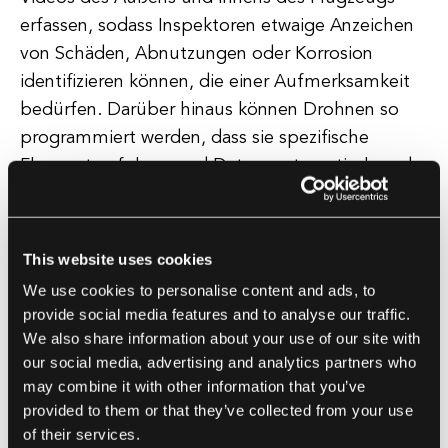
erfassen, sodass Inspektoren etwaige Anzeichen
von Schäden, Abnutzungen oder Korrosion
identifizieren können, die einer Aufmerksamkeit
bedürfen. Darüber hinaus können Drohnen so
programmiert werden, dass sie spezifische
Flugrouten folgen und Daten systematisch und
konsistent erfassen, um gründliche und genaue
Inspektionen zu gewährleisten.
This website uses cookies
Diese Daten können dann mit spezialisierter
We use cookies to personalise content and ads, to
Software analysiert werden, um detaillierte
provide social media features and to analyse our traffic.
Berichte und Empfehlungen für Wartung und
We also share information about your use of our site with
Reparaturen zu erstellen. Insgesamt bietet die
our social media, advertising and analytics partners who
may combine it with other information that you’ve
Technologie der Drohneninspektion von
provided to them or that they’ve collected from your use
Flugzeugen zahlreiche Vorteile für Betreiber von
of their services.
Flugzeugen, einschließlich erhöhter Effizienz,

---

=== Exercise directions ===
Return all lines from the material that contain "Daten".

=== Solution below ===
Flugrouten folgen und Daten systematisch und
Diese Daten können dann mit spezialisierter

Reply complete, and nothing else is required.